Dans un article publié aujourd'hui par la revue Nature, des chercheurs de l'Université McGill et de l'Université Laval annoncent avoir mis au point une méthode qui pourrait avoir des répercussions très importantes sur le suivi des personnes qui sont opérées pour un cancer du poumon. Cette méthode permet de prédire avec une exactitude d'environ 95% si le cancer réapparaîtra chez une personne qui a subi la résection d'une tumeur pulmonaire.
Les équipes des professeurs Logan Walsh et Daniela Quail, de l'Université McGill, et Philippe Joubert, de l'Université Laval, arrivent à ce constat après avoir analysé des tumeurs provenant de 416 patients ayant subi une résection pulmonaire. Les échantillons étudiés proviennent de la biobanque du Centre de recherche de l'Institut universitaire de cardiologie et de pneumologie de Québec-Université Laval (IUCPQ-UL) qui contient plus de 5000 spécimens de tumeurs du poumon. Une cohorte de 60 patients du Centre universitaire de santé universitaire McGill a été utilisée pour valider les résultats.
À l'aide d'un système d'imagerie sophistiqué – l'imagerie par cytométrie de masse – qui permet de distinguer individuellement les cellules, les chercheurs ont caractérisé les différents types de cellules présentes dans le micro-environnement de chaque tumeur ainsi que leur localisation. Ils ont ensuite fait appel à l'intelligence artificielle pour associer les éléments observables sur ces images et le risque de récidive du cancer.
«Grâce à l'apprentissage neuronal et aux analyses des professeurs Walsh et Quail, nous avons identifié 35 marqueurs qui influencent le risque de récidive du cancer. La valeur prédictive de notre outil est d'environ 95%. Cela signifie qu'à partir d'un échantillon d'à peine 1 mm2 de tumeur, nous pouvons prédire avec certitude le risque de récidive chez un patient. Présentement, en milieu clinique, nous ne disposons d'aucun outil prédictif aussi performant», affirme le pathologiste Philippe Joubert, professeur à la Faculté de médecine de l'Université Laval et chercheur à l'IUCPQ-UL et au Centre de recherche sur le cancer de l'Université Laval.
Environ 40% des personnes opérées pour un cancer du poumon devront faire face à une récidive de leur maladie. «L'approche développée dans cette étude permettrait de les identifier dans les jours qui suivent la chirurgie. Nous pourrions donc leur proposer des traitements adjuvants adaptés à leur cas ou des examens de suivi à intervalles plus courts, de façon à pouvoir intervenir rapidement s'il y a récidive», souligne le professeur Joubert.
Présentement, 30% des cas de cancers pulmonaires sont détectés assez tôt pour que la tumeur puisse être enlevée par résection, poursuit-il. «L'instauration de programmes de dépistage du cancer du poumon qui est envisagée pour des groupes à risque comme les fumeurs pourrait faire grimper ce taux à 70%. Les cas de tumeurs résécables sont ceux pour lesquels les chances de guérison sont les plus élevées. La méthode que nous avons développée devra être adaptée pour permettre son utilisation en milieu clinique, mais elle pourrait révolutionner la prise en charge de la majorité des patients chez qui un cancer du poumon sera détecté.»

TÂCHES À RÉALISER -
1: Dites si chacune des affirmations suivantes concorde avec le texte de l'exercice. Répondez par oui ou par non et citez les mots du texte qui tranchent.
(a) Les tumeurs analysées provenaient de 416 patients.
(b) Les chercheurs ont identifié 50 marqueurs qui influencent le risque de récidive.
(c) Environ 40 % des personnes opérées pour un cancer du poumon connaîtront une récidive.
2: D'après le texte de l'exercice, combien de spécimens de tumeurs du poumon la biobanque de l'IUCPQ-UL contient-elle ?

MATÉRIEL D'ÉTUDE -
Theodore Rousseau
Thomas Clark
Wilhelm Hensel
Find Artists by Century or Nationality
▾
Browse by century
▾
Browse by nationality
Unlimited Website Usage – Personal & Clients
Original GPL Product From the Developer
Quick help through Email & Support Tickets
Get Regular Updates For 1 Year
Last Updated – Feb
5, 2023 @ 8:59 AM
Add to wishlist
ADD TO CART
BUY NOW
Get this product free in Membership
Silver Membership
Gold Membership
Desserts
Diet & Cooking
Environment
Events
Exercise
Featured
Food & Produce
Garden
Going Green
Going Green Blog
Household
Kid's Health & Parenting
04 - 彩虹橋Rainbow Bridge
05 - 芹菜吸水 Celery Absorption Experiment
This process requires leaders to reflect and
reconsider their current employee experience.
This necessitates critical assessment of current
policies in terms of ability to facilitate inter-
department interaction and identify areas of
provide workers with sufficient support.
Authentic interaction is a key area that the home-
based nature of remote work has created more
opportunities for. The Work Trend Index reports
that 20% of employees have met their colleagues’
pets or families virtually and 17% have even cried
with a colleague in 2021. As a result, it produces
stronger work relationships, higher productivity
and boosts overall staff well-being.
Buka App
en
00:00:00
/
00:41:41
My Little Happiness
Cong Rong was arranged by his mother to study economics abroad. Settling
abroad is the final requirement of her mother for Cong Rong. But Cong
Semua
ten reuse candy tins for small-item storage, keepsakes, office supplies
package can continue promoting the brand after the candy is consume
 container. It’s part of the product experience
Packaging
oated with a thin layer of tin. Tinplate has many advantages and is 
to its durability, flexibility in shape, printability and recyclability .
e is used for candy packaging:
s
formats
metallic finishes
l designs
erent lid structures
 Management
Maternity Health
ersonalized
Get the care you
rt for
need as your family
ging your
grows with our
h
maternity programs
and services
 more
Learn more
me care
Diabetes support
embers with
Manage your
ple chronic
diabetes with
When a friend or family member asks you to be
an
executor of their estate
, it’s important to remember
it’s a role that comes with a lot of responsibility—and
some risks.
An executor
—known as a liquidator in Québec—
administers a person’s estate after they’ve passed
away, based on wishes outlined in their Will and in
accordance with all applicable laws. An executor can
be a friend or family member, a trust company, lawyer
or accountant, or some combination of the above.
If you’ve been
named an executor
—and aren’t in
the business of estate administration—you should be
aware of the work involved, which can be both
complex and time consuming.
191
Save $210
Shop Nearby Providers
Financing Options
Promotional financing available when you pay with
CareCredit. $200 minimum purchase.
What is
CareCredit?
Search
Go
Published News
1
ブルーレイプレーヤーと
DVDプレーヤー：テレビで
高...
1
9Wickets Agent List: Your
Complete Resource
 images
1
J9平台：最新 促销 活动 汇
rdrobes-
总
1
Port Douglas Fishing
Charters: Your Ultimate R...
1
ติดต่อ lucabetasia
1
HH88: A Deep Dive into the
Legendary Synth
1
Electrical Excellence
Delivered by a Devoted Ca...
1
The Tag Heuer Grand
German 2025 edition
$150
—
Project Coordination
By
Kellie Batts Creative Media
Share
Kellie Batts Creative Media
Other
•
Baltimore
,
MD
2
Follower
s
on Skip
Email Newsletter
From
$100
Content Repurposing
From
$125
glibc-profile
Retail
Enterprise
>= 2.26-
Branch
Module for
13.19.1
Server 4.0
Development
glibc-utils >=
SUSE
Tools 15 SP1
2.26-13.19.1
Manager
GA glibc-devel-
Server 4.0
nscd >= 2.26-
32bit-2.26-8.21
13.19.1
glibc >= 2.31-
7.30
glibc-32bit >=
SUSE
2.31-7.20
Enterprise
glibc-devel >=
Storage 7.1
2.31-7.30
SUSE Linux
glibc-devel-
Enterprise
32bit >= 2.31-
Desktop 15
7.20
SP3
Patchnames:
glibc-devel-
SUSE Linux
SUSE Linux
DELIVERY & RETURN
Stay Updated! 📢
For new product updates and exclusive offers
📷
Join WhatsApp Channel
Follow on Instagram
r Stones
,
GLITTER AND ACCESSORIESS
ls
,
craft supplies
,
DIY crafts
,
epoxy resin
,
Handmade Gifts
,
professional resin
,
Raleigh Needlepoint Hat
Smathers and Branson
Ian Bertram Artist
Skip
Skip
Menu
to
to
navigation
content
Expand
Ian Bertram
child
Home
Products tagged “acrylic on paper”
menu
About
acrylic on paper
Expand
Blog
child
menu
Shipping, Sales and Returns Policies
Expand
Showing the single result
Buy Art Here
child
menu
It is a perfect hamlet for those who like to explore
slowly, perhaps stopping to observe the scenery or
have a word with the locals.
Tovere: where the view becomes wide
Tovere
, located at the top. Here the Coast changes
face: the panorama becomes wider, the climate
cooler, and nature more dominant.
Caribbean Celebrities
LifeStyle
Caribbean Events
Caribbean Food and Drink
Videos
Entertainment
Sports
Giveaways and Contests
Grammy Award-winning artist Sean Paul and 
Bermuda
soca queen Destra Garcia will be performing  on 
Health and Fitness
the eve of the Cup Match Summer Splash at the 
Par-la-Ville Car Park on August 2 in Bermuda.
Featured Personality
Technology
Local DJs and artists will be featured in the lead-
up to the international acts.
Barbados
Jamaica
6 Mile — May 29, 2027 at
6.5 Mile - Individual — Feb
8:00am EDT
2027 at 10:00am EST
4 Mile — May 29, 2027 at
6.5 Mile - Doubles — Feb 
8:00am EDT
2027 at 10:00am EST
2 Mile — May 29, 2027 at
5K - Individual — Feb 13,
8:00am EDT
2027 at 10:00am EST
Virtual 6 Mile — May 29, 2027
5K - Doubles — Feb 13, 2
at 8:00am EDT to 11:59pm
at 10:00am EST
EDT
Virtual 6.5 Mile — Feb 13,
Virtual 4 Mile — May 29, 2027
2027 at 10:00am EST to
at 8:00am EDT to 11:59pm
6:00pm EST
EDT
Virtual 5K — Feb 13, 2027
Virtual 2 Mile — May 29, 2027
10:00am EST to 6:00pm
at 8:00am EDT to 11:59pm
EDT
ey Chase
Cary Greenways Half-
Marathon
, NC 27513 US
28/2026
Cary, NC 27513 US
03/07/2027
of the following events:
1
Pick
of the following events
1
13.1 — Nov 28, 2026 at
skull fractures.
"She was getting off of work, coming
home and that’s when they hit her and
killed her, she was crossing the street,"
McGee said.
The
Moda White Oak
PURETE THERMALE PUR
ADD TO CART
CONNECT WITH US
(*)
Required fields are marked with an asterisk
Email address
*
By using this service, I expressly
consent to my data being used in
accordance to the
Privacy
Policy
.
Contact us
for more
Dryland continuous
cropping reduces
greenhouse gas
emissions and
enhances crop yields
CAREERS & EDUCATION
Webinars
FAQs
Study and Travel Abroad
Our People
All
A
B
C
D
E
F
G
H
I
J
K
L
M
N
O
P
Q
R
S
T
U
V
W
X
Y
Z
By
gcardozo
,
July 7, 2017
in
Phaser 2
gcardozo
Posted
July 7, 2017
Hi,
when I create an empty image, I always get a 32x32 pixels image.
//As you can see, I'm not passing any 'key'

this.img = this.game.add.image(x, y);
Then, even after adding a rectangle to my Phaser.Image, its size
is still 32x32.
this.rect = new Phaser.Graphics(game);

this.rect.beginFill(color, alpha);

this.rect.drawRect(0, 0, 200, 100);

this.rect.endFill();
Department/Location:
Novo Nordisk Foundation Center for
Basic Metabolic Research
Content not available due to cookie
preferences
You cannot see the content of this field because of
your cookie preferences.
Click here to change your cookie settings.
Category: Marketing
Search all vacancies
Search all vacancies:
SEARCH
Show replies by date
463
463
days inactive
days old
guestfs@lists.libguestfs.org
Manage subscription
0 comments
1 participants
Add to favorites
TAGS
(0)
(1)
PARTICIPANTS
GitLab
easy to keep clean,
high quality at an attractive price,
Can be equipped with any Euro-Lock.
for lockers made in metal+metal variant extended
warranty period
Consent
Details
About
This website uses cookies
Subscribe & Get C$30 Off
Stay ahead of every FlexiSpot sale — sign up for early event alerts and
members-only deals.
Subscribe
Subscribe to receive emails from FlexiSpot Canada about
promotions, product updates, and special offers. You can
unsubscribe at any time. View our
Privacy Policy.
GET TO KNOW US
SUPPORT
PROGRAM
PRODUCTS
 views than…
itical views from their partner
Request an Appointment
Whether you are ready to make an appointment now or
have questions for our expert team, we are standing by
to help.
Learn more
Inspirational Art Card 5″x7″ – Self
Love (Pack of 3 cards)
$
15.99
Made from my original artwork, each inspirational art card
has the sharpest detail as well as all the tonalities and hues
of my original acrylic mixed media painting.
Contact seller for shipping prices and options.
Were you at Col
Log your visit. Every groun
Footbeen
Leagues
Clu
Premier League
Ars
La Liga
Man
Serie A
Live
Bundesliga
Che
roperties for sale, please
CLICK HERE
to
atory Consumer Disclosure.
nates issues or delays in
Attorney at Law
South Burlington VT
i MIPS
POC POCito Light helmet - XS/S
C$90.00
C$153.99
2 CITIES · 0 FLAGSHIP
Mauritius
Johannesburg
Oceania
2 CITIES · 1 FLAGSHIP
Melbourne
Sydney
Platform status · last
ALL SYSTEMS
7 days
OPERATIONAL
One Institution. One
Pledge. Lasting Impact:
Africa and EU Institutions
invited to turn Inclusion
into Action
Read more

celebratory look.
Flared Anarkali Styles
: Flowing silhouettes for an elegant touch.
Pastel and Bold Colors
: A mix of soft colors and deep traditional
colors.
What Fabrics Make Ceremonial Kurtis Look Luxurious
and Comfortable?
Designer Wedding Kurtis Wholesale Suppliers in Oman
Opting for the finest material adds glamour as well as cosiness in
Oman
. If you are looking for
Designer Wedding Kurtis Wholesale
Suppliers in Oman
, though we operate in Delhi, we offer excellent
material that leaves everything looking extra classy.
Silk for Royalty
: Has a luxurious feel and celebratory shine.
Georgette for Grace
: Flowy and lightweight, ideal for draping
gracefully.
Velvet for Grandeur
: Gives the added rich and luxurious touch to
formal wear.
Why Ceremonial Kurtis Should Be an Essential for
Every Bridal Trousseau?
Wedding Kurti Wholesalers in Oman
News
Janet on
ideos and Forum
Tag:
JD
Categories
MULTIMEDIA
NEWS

RÉPONSES PAR TÂCHE -
1:
(a) Oui : « analysé des tumeurs provenant de 416 patients ayant subi une résection pulmonaire »
(b) Non : « nous avons identifié 35 marqueurs qui influencent le risque de récidive du cancer »
(c) Oui : « Environ 40% des personnes opérées pour un cancer du poumon devront faire face à une récidive de leur maladie »

2: Elle en contient plus de 5000.